The following discourse is not directed to players, who experienced this phenomenon only on several occasions, but for players who found this is a typical behavior pattern they are suffering from. These players should be aware of their tendency to “lock” their brain after making a mistake in the game. Such simple recognition can motivate the player to come to this agreement with his coach: “I made a mistake- replace me before I do the next one”. This way the player becomes part of the decision to seat him on the bench and can maintain his self confidence by saying: “The coach is keeping me from trouble”.
In this preliminary stage it will be easier for the player to cut off the electrical circuit, which has just been incited in his brain. While the player is staying at the bench, I am offering that he would adapt few action paths, which can help in cutting off the cycle of thinking and to return back to the game:
A. Diaphragmatic Breathing, exercised in 3-6 breaths pace as follows:
1. The player sits with his body loose and exhales through his mouth.
2. He inhales through his nose (The stomach becomes full and inflated a bit)
and while inhaling – counts in the heart to 3. He holds his breath one more second – then slowly releases the air from his mouth (The stomach is emptied and returns inside- while counting to 6).
The player repeats this action during a minute and a half.
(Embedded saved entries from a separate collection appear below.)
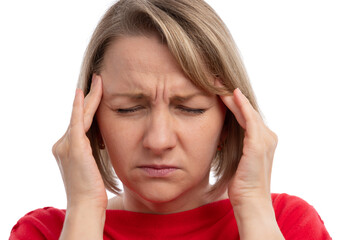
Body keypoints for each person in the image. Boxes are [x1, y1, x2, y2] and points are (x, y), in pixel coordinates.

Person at [10, 0, 331, 239]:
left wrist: (254, 208)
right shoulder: (45, 233)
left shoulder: (287, 224)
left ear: (230, 121)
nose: (159, 140)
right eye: (128, 109)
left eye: (190, 108)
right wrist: (82, 211)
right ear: (92, 124)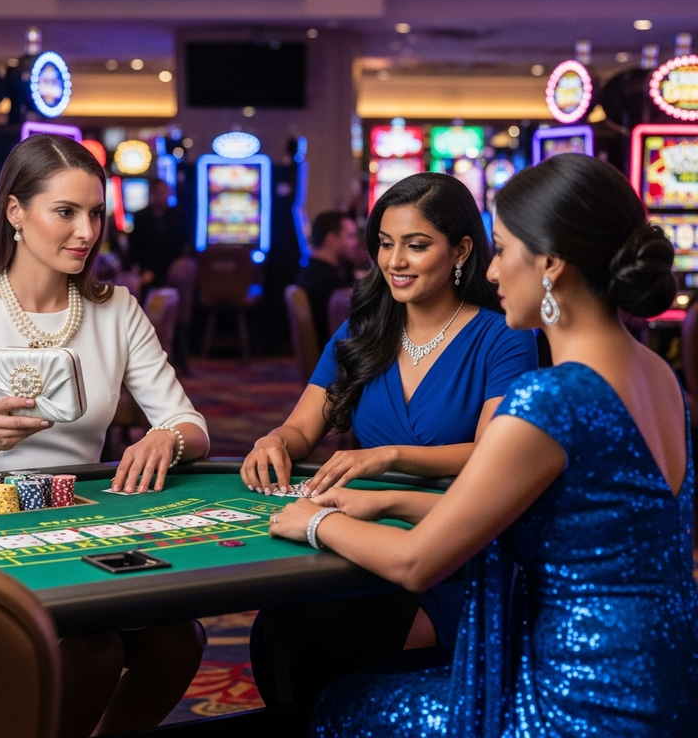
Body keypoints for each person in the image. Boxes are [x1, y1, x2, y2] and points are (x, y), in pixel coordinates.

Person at [270, 153, 698, 736]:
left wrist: (312, 523)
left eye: (500, 249)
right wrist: (385, 501)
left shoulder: (551, 398)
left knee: (342, 704)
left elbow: (415, 562)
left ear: (549, 263)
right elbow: (569, 517)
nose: (493, 273)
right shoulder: (658, 375)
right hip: (667, 676)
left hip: (579, 697)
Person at [0, 133, 211, 738]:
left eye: (95, 213)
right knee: (92, 650)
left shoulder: (116, 307)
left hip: (85, 512)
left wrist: (167, 440)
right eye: (66, 212)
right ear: (16, 213)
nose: (86, 231)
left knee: (178, 642)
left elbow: (191, 425)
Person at [240, 172, 538, 706]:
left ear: (461, 250)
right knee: (282, 630)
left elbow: (493, 457)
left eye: (416, 245)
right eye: (385, 243)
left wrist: (390, 456)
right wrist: (275, 442)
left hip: (451, 540)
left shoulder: (504, 336)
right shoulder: (362, 329)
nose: (395, 261)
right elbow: (303, 427)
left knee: (343, 643)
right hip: (351, 532)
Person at [295, 210, 361, 345]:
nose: (355, 243)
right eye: (350, 236)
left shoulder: (315, 271)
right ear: (331, 239)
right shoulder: (325, 280)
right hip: (338, 357)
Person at [127, 177, 190, 303]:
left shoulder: (178, 216)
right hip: (146, 266)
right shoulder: (141, 216)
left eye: (164, 192)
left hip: (171, 266)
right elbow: (134, 248)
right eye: (158, 192)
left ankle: (183, 321)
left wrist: (157, 273)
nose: (161, 195)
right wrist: (142, 271)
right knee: (130, 283)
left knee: (185, 270)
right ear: (151, 194)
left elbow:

By this way the player tempers the response to stress, and also by applying the count he keeps inner focus, that prevents external distractions and negative thoughts usually associated with these kinds of situations.
B. “The clock” technique for re-anchoring the orientation point:
The player closes his eyes and imagines a big round clock, where the digits 12-6-3-9 appear at their regular order. While taking the time to perform a series of relaxing stomach breaths, the player will imagine a lighted spot that appears under the digit 12. The light will turn off and he will imagine a lighted spot that appears under the digit 6. The light will turn off and once again he will imagine a lighted spot under the digit 12. The light will turn off and he will imagine that a lighted spot appears beside the digit 3. The light will turn off and will appear again under the digit 12. The light will turn off and a lighted spot will appear beside the digit 9. Again, the light will turn off and will appear under the digit 12.
The player will be asked to repeat this process two times. On the whole, the player will dedicate one minute for re-anchoring his orientation point.
By the time the player retains his sense of orientation, he will be able to mark to the coach that he has recovered and now ready to return to the game.
Of course that the player needs to be trained and proficient with the “clock” technique, before he can make use of it in real time.
In course of applying these techniques, the player feeds the electrical circuit in his brain with stimulations that create new circuits in parallel to his relaxing breaths activity. Accordingly, part of the energy that feeds the recurrent thoughts, which bothers the player, will be shifted to the newly created thoughts and will catalyze the weakening of the initial circuit.
As complicated as it may seem, this process turns out to be simple and efficient after few focused training sessions. The fact that a simple agreement between a player and a coach makes it possible for the player to attain a degree of control of the situation is simple and amazing likewise.
Remember, the control element is essential for the mental recovery ability of the player. Allow him to control the process!